Utah Gov. Cox urges states to set AI rules before Congress preempts them

Don't wait on Washington: set state AI rules now before preemption narrows your options. Use risk tiers, election safeguards, and agency policies that plug into future standards.

Categorized in: AI News General Government
Published on: Dec 03, 2025
Utah Gov. Cox urges states to set AI rules before Congress preempts them

"States must act": Why state AI rules can't wait for Washington

Utah's governor is pushing a simple message: don't wait for Congress to tell you what you can't do. If federal preemption comes, it could wipe out state AI laws or freeze your options. That makes now the moment for state leaders to set clear, workable guardrails.

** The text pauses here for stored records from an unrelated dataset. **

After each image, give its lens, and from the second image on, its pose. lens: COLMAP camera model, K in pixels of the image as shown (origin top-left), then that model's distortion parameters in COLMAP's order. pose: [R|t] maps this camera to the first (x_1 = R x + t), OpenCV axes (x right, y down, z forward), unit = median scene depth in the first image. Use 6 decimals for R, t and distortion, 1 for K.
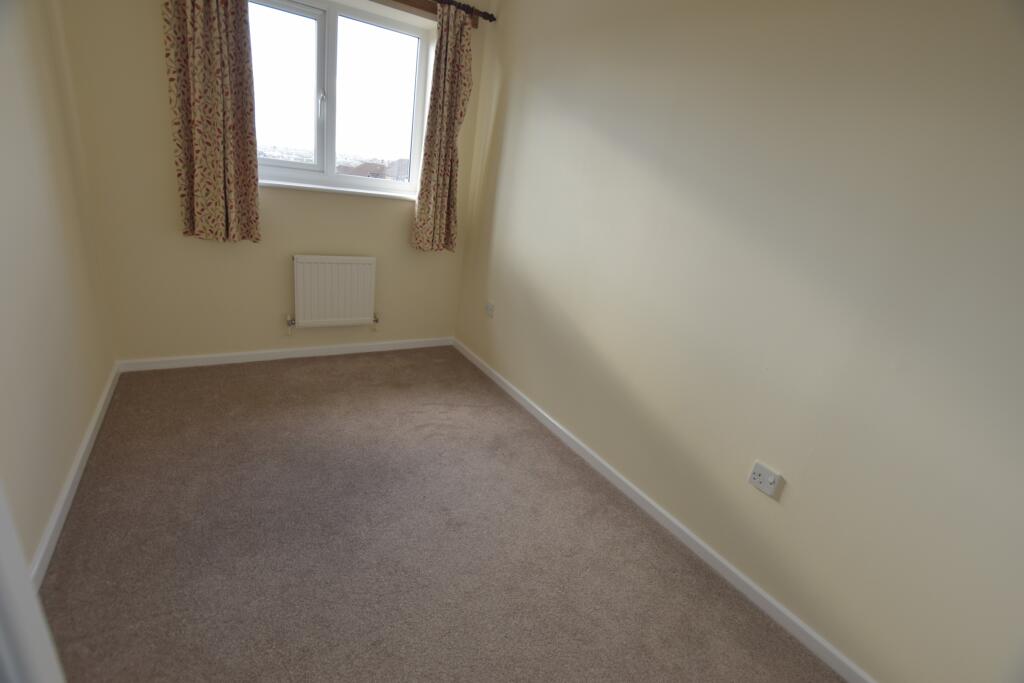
lens RADIAL K [[463.1, 0, 512.0], [0, 463.1, 341.5], [0, 0, 1]] dist [-0.001327, 0.000000]
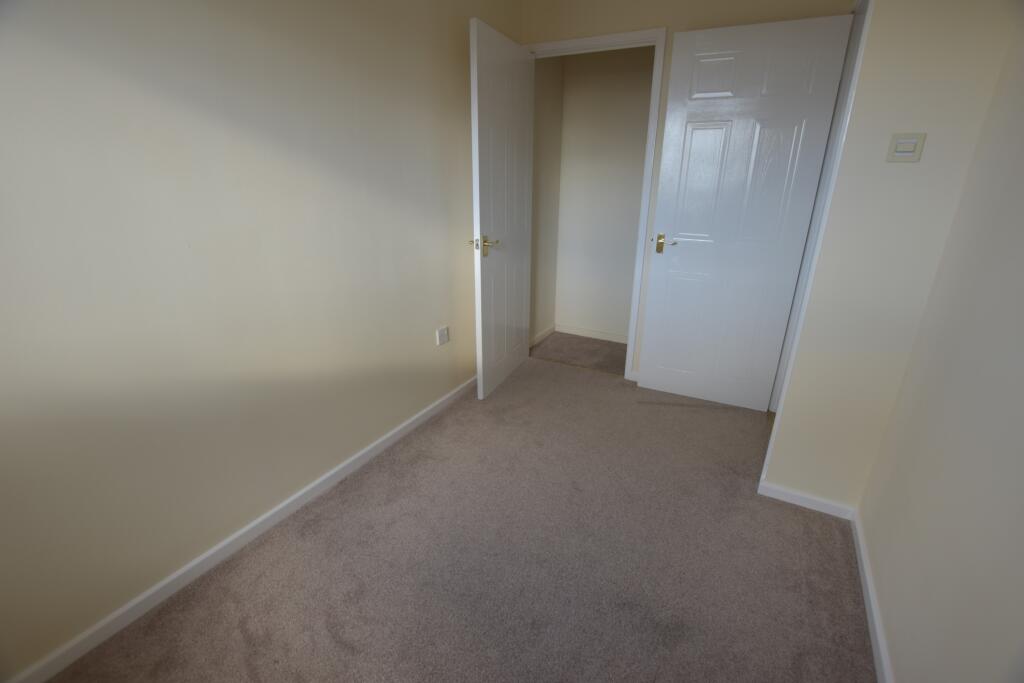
lens RADIAL K [[463.1, 0, 512.0], [0, 463.1, 341.5], [0, 0, 1]] dist [-0.001327, 0.000000]
pose [[-0.511534, -0.406614, 0.756966, -0.663230], [0.217072, 0.791222, 0.571706, -0.453824], [-0.831392, 0.456763, -0.316472, 0.986715]]
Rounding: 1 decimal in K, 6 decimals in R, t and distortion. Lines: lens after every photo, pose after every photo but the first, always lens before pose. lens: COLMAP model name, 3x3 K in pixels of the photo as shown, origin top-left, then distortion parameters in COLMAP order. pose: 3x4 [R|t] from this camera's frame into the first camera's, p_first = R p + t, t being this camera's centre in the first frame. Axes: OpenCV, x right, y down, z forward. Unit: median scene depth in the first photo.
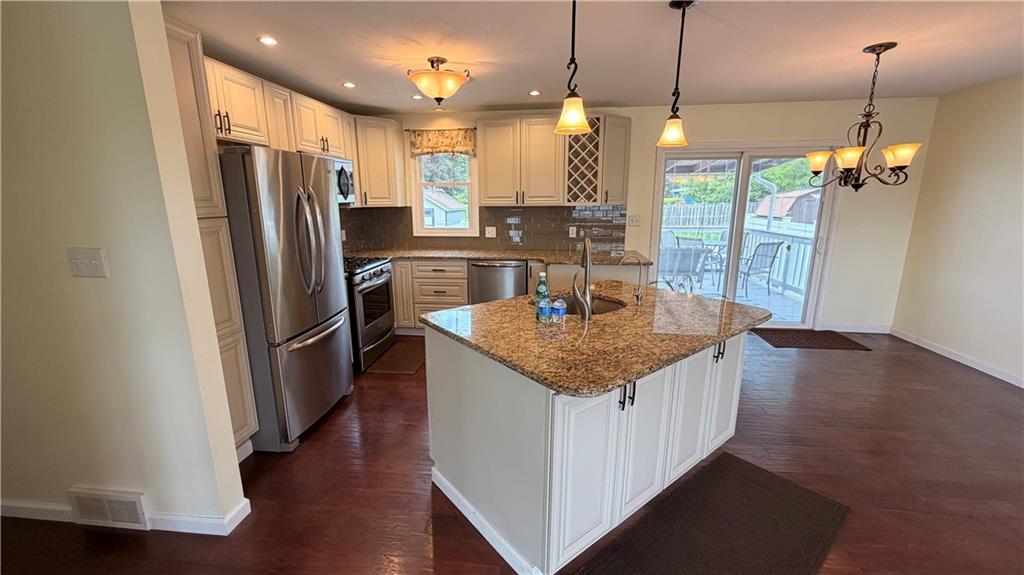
lens RADIAL K [[404.4, 0, 509.0], [0, 404.4, 285.6], [0, 0, 1]] dist [-0.000017, 0.000059]
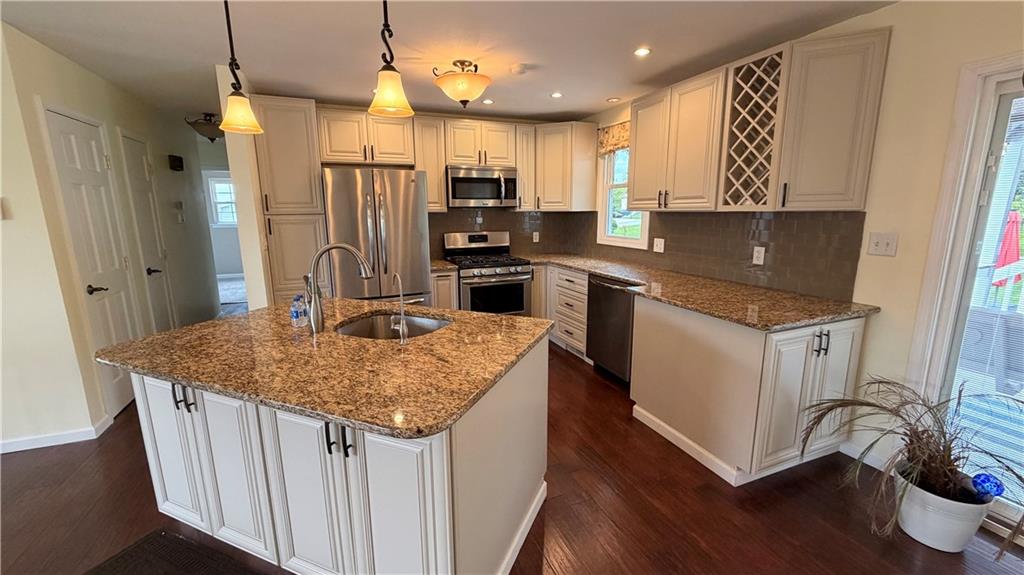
lens RADIAL K [[404.4, 0, 509.0], [0, 404.4, 285.6], [0, 0, 1]] dist [-0.000017, 0.000059]
pose [[0.492853, 0.164894, -0.854345, 0.531813], [-0.180153, 0.979941, 0.085208, -0.078877], [0.851258, 0.111918, 0.512673, 0.413261]]
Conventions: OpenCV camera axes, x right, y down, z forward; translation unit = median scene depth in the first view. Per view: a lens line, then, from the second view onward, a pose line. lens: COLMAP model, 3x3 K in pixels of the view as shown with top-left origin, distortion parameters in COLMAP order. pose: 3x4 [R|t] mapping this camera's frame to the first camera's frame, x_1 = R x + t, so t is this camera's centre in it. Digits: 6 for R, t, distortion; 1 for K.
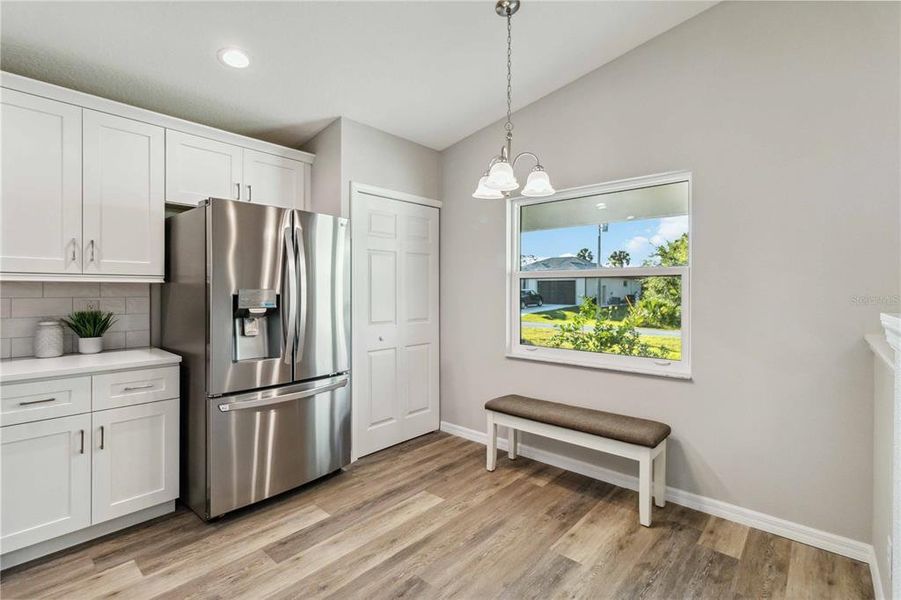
lens RADIAL K [[417.6, 0, 451.2], [0, 417.6, 289.2], [0, 0, 1]] dist [0.001980, 0.000172]
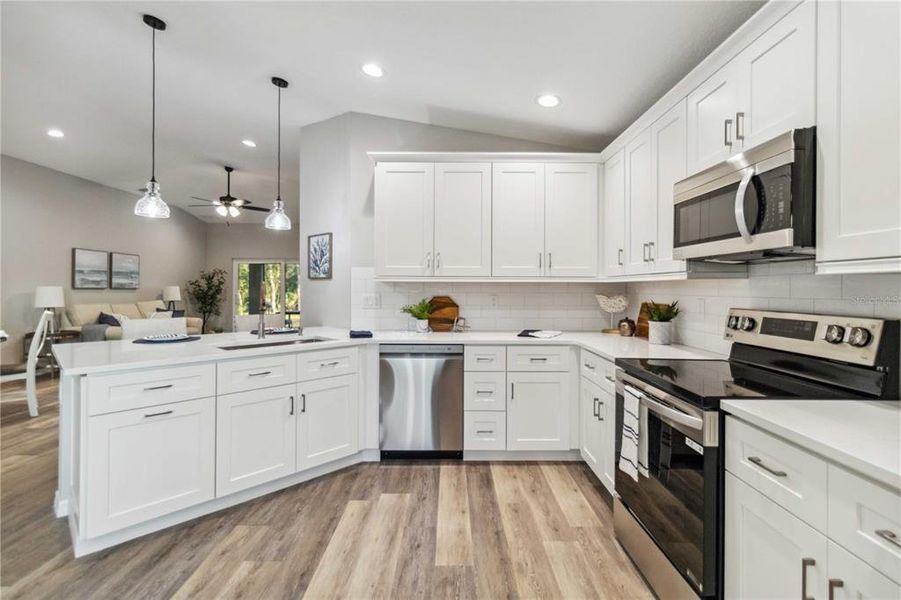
lens RADIAL K [[417.6, 0, 451.2], [0, 417.6, 289.2], [0, 0, 1]] dist [0.001980, 0.000172]
pose [[-0.745332, -0.002475, -0.666689, -0.180677], [-0.004436, 0.999989, 0.001246, 0.004610], [0.666678, 0.003886, -0.745335, 0.938877]]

For people in government roles, the path is practical: protect residents, provide clarity to agencies and vendors, and keep room for innovation. Do it in a way that can plug into future federal standards without starting over.

What this push is about

  • Guardrails before preemption: Build baseline protections now so your state isn't locked out later.
  • Election integrity: Address AI-generated deepfakes, deceptive content, and rapid response coordination before the next cycle.
  • Public-sector use: Set rules for how agencies adopt AI-privacy, procurement, and accountability.
  • Pro-innovation clarity: Create predictable expectations for startups and vendors so they can build with confidence.

Immediate actions for governors, legislators, CIOs, and AGs

  • Stand up a cross-agency AI task force: Include CIO, CISO, AG's office, elections, education, health, labor, and procurement. Time-box the first recommendations to 60 days.
  • Adopt a risk framework: Use tiered risk levels (low, moderate, high) with increasing requirements for testing, oversight, and disclosure. Anchor to the NIST AI Risk Management Framework for interoperability with federal efforts. NIST AI RMF
  • Issue a statewide AI use policy for agencies: Define approved vs. prohibited use cases, require human review for high-impact decisions, ban uploading PII or confidential data to public models, and set recordkeeping standards.
  • Update procurement templates: Add data handling, security, model change logs, incident reporting, performance metrics, bias testing, and human-in-the-loop requirements for high-risk systems. Require vendors to disclose model lineage and known limits.
  • Transparency and labeling: Require clear labeling when the public interacts with AI and disclosures on AI-generated content used by agencies. Encourage content provenance and watermarking where feasible.
  • Election safeguards: Define deceptive deepfake practices, require disclaimers on synthetic political content, and set rapid response protocols with platforms. Train county clerks and communications teams.
  • Privacy and data minimization: Ensure AI use aligns with existing state privacy laws. Limit data retention and set clear deletion timelines.
  • Education and workforce: Provide role-based training for public servants-policy, legal, IT, procurement, and communications. Consider curated learning paths such as AI courses by job to upskill teams fast.
  • Sandbox and pilots: Allow limited pilots under oversight with risk controls, audit plans, and community feedback before statewide rollout.
  • Incident reporting and audits: Require agencies and vendors to report material failures, bias findings, or security incidents within set timeframes. Schedule independent audits for high-risk systems.
  • Small business considerations: Offer simplified compliance paths and technical assistance so local innovators aren't crowded out.

Policy elements that work across administrations

  • Clear definitions: Avoid vague language. Define "high-risk," "automated decision system," "AI-generated content," and "material impact."
  • Rights and recourse: Provide notice, explanation, and an appeal route for people affected by automated decisions.
  • Documentation: Require impact assessments and testing plans for high-risk systems before deployment and at major model updates.
  • Records and retention: Keep prompts, outputs, and decision logs for auditability while respecting privacy limits.

What to avoid

  • Overbroad bans that block low-risk uses like drafting emails or summarizing public documents.
  • One-size-fits-all mandates that treat a chatbot the same as an unemployment benefits adjudication engine.
  • Vague compliance language that makes enforcement subjective and deters responsible vendors.
  • Hidden obligations that effectively require source code disclosure where that's unnecessary to assess risk.

30-60-90 day roadmap

  • Day 0-30: Form the task force, publish interim principles, freeze high-risk deployments without oversight, and update procurement checklists.
  • Day 31-60: Release the statewide agency use policy, risk tiers, and a standard impact assessment template. Launch 2-3 supervised pilots.
  • Day 61-90: Introduce legislation covering disclosures, election integrity, rights of appeal, and audits. Set training requirements and publish an AI system registry for state use.

How to measure progress

  • Number of agency pilots with completed impact assessments
  • Time to procure compliant AI solutions (baseline vs. after policy)
  • Incidents reported and resolved within policy timelines
  • Public-facing interactions with clear AI labeling
  • Election-related takedown response times

Bottom line

States have a window to set practical AI rules that protect people and give clear signals to the market. Wait too long and preemption could set the ceiling for you. Act now, anchor to recognized risk frameworks, and leave room to adjust as federal guidance evolves.